1. Den Schutz der Kleingärten als grüne Infrastruktur sichern durch:
- Bestellung des neuen Landeskleingartenbeirates mit einem parlamentarischen Auftrag,
- einen Vertrag (Regelwerk) zwischen dem Senat und dem Landesverband Berlin, der die Struktur und Stellung des Kleingartenbeirates nachhaltig sichert und die Grundlage für das Wirken des Landesverbandes als Partner der Politik und Verwaltung bildet,
- Konzipierung und Inkraftsetzung eines verbindlichen, auf Entwicklung ausgerichteten Kleingartenentwicklungsplanes,
- Änderung des Flächennutzungsplanes für alle Kleingartenanlagen, die aus der Sicht der Bezirke als Grünflächen verbindlich erhalten werden sollen,
- notwendige Umwidmungen von Kleingartenanlagen nur mit Zustimmung des Abgeordnetenhauses.

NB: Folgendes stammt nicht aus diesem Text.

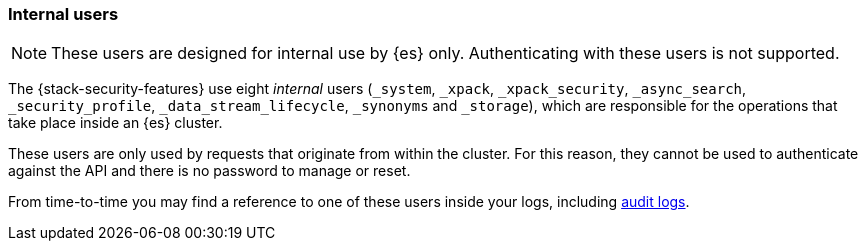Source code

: [role="xpack"]
[[internal-users]]
=== Internal users

NOTE: These users are designed for internal use by {es} only. Authenticating with these users is not supported.

The {stack-security-features} use eight _internal_ users (`_system`, `_xpack`,
`_xpack_security`, `_async_search`, `_security_profile`, `_data_stream_lifecycle`, `_synonyms` and `_storage`),
which are responsible for the operations that take place inside an {es} cluster.

These users are only used by requests that originate from within the cluster.
For this reason, they cannot be used to authenticate against the API and there
is no password to manage or reset.

From time-to-time you may find a reference to one of these users inside your
logs, including <<enable-audit-logging,audit logs>>.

2. Die bedarfsgerechte Weiterentwicklung von Kleingärten fördern durch:
- neue Kleingartenanlagen bei Bedarf im Rahmen von neuen größeren Maßnahmen des Geschosswohnungsbaus grundsätzlich im Bebauungsplanverfahren als Regelbestandteil vorsehen,
- Kleingärten in den Programmen der Städtebauförderung und in weiteren zukünftigen Infrastrukturprogrammen explizit als mögliche Adressaten für Maßnahmen festschreiben,
- Erschließung von Finanzierungsinstrumenten oder Fördermöglichkeiten auf Landesebene, die konkret zum Einsatz kommen können.

3. Bei zukünftig anstehenden Neuregelungen von Kompensations- und Flächenausgleichsregelungen ökologisch aufgewertete Kleingartenanlagen als Ausgleichsflächen anerkennen durch:
- Förderung von Modellprojekten durch die Landespolitik,
- Einsatz von Ausgleichs- und Erhaltungsmaßnahmen zur Umgestaltung von erhaltungswürdigen Kleingartenanlagen,
- Planung neuer Kleingartenflächen mit allen großen Wohnungsneubauvorhaben,
- Ausweisung von Ersatzflächen für Kleingartenanlagen,
- Pilotprojekte zur Einrichtung von Kleingärten auf geeigneten Abstandsgrünflächen größerer Geschosswohnungsanlagen der Wohnungsbaugesellschaften/Wohn-genossenschaften oder privater Investoren.